● TASK TO COMPLETE
Lay out every line of text in the records as a Markdown table with the columns Row and Line, numbering the lines in order and leaving out any blank lines.
━━━━━━━━━━━━━━━━
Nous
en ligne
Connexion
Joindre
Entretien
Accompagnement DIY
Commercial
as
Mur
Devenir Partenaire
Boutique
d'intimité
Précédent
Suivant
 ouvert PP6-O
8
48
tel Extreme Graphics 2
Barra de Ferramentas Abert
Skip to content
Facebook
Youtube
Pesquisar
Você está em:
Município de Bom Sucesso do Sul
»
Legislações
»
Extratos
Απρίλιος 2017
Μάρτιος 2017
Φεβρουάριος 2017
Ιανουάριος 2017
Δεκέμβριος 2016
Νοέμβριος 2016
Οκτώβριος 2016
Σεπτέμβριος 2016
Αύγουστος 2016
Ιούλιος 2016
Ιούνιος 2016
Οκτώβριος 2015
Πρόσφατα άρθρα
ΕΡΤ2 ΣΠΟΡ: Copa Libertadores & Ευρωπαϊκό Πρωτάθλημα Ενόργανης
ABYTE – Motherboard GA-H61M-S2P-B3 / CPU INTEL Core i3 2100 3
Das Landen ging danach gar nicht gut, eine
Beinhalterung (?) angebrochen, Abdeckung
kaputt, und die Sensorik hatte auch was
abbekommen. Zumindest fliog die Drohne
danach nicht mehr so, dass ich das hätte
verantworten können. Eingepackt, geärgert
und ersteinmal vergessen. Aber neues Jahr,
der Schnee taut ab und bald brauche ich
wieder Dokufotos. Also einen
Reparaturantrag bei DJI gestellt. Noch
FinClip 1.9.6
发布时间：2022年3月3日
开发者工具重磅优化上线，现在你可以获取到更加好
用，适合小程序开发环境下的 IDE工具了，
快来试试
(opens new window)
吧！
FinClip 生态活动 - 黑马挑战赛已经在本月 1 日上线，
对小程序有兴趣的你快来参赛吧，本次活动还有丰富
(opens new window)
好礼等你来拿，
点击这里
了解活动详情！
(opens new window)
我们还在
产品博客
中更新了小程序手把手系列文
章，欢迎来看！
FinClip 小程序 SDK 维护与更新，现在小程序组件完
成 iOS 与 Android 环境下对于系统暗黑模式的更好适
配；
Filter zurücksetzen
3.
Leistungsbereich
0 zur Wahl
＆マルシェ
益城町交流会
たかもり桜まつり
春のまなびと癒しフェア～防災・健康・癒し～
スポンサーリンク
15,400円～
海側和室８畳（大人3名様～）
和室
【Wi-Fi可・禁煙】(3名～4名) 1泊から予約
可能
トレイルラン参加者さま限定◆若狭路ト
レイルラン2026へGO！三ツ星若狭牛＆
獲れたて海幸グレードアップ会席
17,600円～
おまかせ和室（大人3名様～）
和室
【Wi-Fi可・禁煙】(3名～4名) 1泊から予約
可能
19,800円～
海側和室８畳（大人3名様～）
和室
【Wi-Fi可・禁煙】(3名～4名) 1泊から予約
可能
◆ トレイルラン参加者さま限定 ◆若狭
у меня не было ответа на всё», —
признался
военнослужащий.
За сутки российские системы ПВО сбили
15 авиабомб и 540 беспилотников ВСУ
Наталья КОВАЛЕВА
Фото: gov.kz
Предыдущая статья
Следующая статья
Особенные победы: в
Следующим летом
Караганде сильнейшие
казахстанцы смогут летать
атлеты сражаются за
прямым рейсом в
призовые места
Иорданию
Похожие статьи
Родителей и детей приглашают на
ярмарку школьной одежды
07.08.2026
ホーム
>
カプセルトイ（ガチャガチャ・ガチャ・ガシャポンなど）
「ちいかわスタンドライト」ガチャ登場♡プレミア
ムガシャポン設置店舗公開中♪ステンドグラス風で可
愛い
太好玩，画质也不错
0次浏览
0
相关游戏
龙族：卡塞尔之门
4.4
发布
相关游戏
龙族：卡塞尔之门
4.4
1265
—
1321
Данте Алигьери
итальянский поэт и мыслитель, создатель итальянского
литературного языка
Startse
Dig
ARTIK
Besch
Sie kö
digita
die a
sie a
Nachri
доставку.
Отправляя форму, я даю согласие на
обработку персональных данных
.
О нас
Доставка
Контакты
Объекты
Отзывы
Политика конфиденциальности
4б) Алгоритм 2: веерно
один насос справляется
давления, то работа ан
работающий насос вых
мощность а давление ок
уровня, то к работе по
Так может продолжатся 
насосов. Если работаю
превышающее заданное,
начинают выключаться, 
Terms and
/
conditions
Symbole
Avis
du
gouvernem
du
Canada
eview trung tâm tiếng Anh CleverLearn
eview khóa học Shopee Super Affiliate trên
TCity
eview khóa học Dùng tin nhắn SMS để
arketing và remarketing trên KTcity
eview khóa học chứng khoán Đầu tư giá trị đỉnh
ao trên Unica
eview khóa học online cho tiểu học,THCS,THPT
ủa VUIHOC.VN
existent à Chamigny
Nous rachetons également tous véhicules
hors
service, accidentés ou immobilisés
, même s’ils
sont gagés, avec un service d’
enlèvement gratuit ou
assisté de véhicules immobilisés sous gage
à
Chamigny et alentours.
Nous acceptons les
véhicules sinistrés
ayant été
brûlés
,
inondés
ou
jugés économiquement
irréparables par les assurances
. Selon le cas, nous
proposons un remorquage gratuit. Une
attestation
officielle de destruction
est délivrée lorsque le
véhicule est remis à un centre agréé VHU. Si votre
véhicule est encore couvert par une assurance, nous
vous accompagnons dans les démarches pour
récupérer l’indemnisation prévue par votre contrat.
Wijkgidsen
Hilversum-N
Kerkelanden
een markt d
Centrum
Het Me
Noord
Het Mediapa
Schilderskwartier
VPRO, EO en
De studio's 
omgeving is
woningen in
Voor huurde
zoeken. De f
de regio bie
━━━━━━━━━━━━━━━━
● RESPONSE TO THIS EXERCISE
| Row | Line |
|---|---|
| 1 | Nous |
| 2 | en ligne |
| 3 | Connexion |
| 4 | Joindre |
| 5 | Entretien |
| 6 | Accompagnement DIY |
| 7 | Commercial |
| 8 | as |
| 9 | Mur |
| 10 | Devenir Partenaire |
| 11 | Boutique |
| 12 | d'intimité |
| 13 | Précédent |
| 14 | Suivant |
| 15 |  ouvert PP6-O |
| 16 | 8 |
| 17 | 48 |
| 18 | tel Extreme Graphics 2 |
| 19 | Barra de Ferramentas Abert |
| 20 | Skip to content |
| 21 | Facebook |
| 22 | Youtube |
| 23 | Pesquisar |
| 24 | Você está em: |
| 25 | Município de Bom Sucesso do Sul |
| 26 | » |
| 27 | Legislações |
| 28 | » |
| 29 | Extratos |
| 30 | Απρίλιος 2017 |
| 31 | Μάρτιος 2017 |
| 32 | Φεβρουάριος 2017 |
| 33 | Ιανουάριος 2017 |
| 34 | Δεκέμβριος 2016 |
| 35 | Νοέμβριος 2016 |
| 36 | Οκτώβριος 2016 |
| 37 | Σεπτέμβριος 2016 |
| 38 | Αύγουστος 2016 |
| 39 | Ιούλιος 2016 |
| 40 | Ιούνιος 2016 |
| 41 | Οκτώβριος 2015 |
| 42 | Πρόσφατα άρθρα |
| 43 | ΕΡΤ2 ΣΠΟΡ: Copa Libertadores & Ευρωπαϊκό Πρωτάθλημα Ενόργανης |
| 44 | ABYTE – Motherboard GA-H61M-S2P-B3 / CPU INTEL Core i3 2100 3 |
| 45 | Das Landen ging danach gar nicht gut, eine |
| 46 | Beinhalterung (?) angebrochen, Abdeckung |
| 47 | kaputt, und die Sensorik hatte auch was |
| 48 | abbekommen. Zumindest fliog die Drohne |
| 49 | danach nicht mehr so, dass ich das hätte |
| 50 | verantworten können. Eingepackt, geärgert |
| 51 | und ersteinmal vergessen. Aber neues Jahr, |
| 52 | der Schnee taut ab und bald brauche ich |
| 53 | wieder Dokufotos. Also einen |
| 54 | Reparaturantrag bei DJI gestellt. Noch |
| 55 | FinClip 1.9.6 |
| 56 | 发布时间：2022年3月3日 |
| 57 | 开发者工具重磅优化上线，现在你可以获取到更加好 |
| 58 | 用，适合小程序开发环境下的 IDE工具了， |
| 59 | 快来试试 |
| 60 | (opens new window) |
| 61 | 吧！ |
| 62 | FinClip 生态活动 - 黑马挑战赛已经在本月 1 日上线， |
| 63 | 对小程序有兴趣的你快来参赛吧，本次活动还有丰富 |
| 64 | (opens new window) |
| 65 | 好礼等你来拿， |
| 66 | 点击这里 |
| 67 | 了解活动详情！ |
| 68 | (opens new window) |
| 69 | 我们还在 |
| 70 | 产品博客 |
| 71 | 中更新了小程序手把手系列文 |
| 72 | 章，欢迎来看！ |
| 73 | FinClip 小程序 SDK 维护与更新，现在小程序组件完 |
| 74 | 成 iOS 与 Android 环境下对于系统暗黑模式的更好适 |
| 75 | 配； |
| 76 | Filter zurücksetzen |
| 77 | 3. |
| 78 | Leistungsbereich |
| 79 | 0 zur Wahl |
| 80 | ＆マルシェ |
| 81 | 益城町交流会 |
| 82 | たかもり桜まつり |
| 83 | 春のまなびと癒しフェア～防災・健康・癒し～ |
| 84 | スポンサーリンク |
| 85 | 15,400円～ |
| 86 | 海側和室８畳（大人3名様～） |
| 87 | 和室 |
| 88 | 【Wi-Fi可・禁煙】(3名～4名) 1泊から予約 |
| 89 | 可能 |
| 90 | トレイルラン参加者さま限定◆若狭路ト |
| 91 | レイルラン2026へGO！三ツ星若狭牛＆ |
| 92 | 獲れたて海幸グレードアップ会席 |
| 93 | 17,600円～ |
| 94 | おまかせ和室（大人3名様～） |
| 95 | 和室 |
| 96 | 【Wi-Fi可・禁煙】(3名～4名) 1泊から予約 |
| 97 | 可能 |
| 98 | 19,800円～ |
| 99 | 海側和室８畳（大人3名様～） |
| 100 | 和室 |
| 101 | 【Wi-Fi可・禁煙】(3名～4名) 1泊から予約 |
| 102 | 可能 |
| 103 | ◆ トレイルラン参加者さま限定 ◆若狭 |
| 104 | у меня не было ответа на всё», — |
| 105 | признался |
| 106 | военнослужащий. |
| 107 | За сутки российские системы ПВО сбили |
| 108 | 15 авиабомб и 540 беспилотников ВСУ |
| 109 | Наталья КОВАЛЕВА |
| 110 | Фото: gov.kz |
| 111 | Предыдущая статья |
| 112 | Следующая статья |
| 113 | Особенные победы: в |
| 114 | Следующим летом |
| 115 | Караганде сильнейшие |
| 116 | казахстанцы смогут летать |
| 117 | атлеты сражаются за |
| 118 | прямым рейсом в |
| 119 | призовые места |
| 120 | Иорданию |
| 121 | Похожие статьи |
| 122 | Родителей и детей приглашают на |
| 123 | ярмарку школьной одежды |
| 124 | 07.08.2026 |
| 125 | ホーム |
| 126 | > |
| 127 | カプセルトイ（ガチャガチャ・ガチャ・ガシャポンなど） |
| 128 | 「ちいかわスタンドライト」ガチャ登場♡プレミア |
| 129 | ムガシャポン設置店舗公開中♪ステンドグラス風で可 |
| 130 | 愛い |
| 131 | 太好玩，画质也不错 |
| 132 | 0次浏览 |
| 133 | 0 |
| 134 | 相关游戏 |
| 135 | 龙族：卡塞尔之门 |
| 136 | 4.4 |
| 137 | 发布 |
| 138 | 相关游戏 |
| 139 | 龙族：卡塞尔之门 |
| 140 | 4.4 |
| 141 | 1265 |
| 142 | — |
| 143 | 1321 |
| 144 | Данте Алигьери |
| 145 | итальянский поэт и мыслитель, создатель итальянского |
| 146 | литературного языка |
| 147 | Startse |
| 148 | Dig |
| 149 | ARTIK |
| 150 | Besch |
| 151 | Sie kö |
| 152 | digita |
| 153 | die a |
| 154 | sie a |
| 155 | Nachri |
| 156 | доставку. |
| 157 | Отправляя форму, я даю согласие на |
| 158 | обработку персональных данных |
| 159 | . |
| 160 | О нас |
| 161 | Доставка |
| 162 | Контакты |
| 163 | Объекты |
| 164 | Отзывы |
| 165 | Политика конфиденциальности |
| 166 | 4б) Алгоритм 2: веерно |
| 167 | один насос справляется |
| 168 | давления, то работа ан |
| 169 | работающий насос вых |
| 170 | мощность а давление ок |
| 171 | уровня, то к работе по |
| 172 | Так может продолжатся  |
| 173 | насосов. Если работаю |
| 174 | превышающее заданное, |
| 175 | начинают выключаться,  |
| 176 | Terms and |
| 177 | / |
| 178 | conditions |
| 179 | Symbole |
| 180 | Avis |
| 181 | du |
| 182 | gouvernem |
| 183 | du |
| 184 | Canada |
| 185 | eview trung tâm tiếng Anh CleverLearn |
| 186 | eview khóa học Shopee Super Affiliate trên |
| 187 | TCity |
| 188 | eview khóa học Dùng tin nhắn SMS để |
| 189 | arketing và remarketing trên KTcity |
| 190 | eview khóa học chứng khoán Đầu tư giá trị đỉnh |
| 191 | ao trên Unica |
| 192 | eview khóa học online cho tiểu học,THCS,THPT |
| 193 | ủa VUIHOC.VN |
| 194 | existent à Chamigny |
| 195 | Nous rachetons également tous véhicules |
| 196 | hors |
| 197 | service, accidentés ou immobilisés |
| 198 | , même s’ils |
| 199 | sont gagés, avec un service d’ |
| 200 | enlèvement gratuit ou |
| 201 | assisté de véhicules immobilisés sous gage |
| 202 | à |
| 203 | Chamigny et alentours. |
| 204 | Nous acceptons les |
| 205 | véhicules sinistrés |
| 206 | ayant été |
| 207 | brûlés |
| 208 | , |
| 209 | inondés |
| 210 | ou |
| 211 | jugés économiquement |
| 212 | irréparables par les assurances |
| 213 | . Selon le cas, nous |
| 214 | proposons un remorquage gratuit. Une |
| 215 | attestation |
| 216 | officielle de destruction |
| 217 | est délivrée lorsque le |
| 218 | véhicule est remis à un centre agréé VHU. Si votre |
| 219 | véhicule est encore couvert par une assurance, nous |
| 220 | vous accompagnons dans les démarches pour |
| 221 | récupérer l’indemnisation prévue par votre contrat. |
| 222 | Wijkgidsen |
| 223 | Hilversum-N |
| 224 | Kerkelanden |
| 225 | een markt d |
| 226 | Centrum |
| 227 | Het Me |
| 228 | Noord |
| 229 | Het Mediapa |
| 230 | Schilderskwartier |
| 231 | VPRO, EO en |
| 232 | De studio's  |
| 233 | omgeving is |
| 234 | woningen in |
| 235 | Voor huurde |
| 236 | zoeken. De f |
| 237 | de regio bie |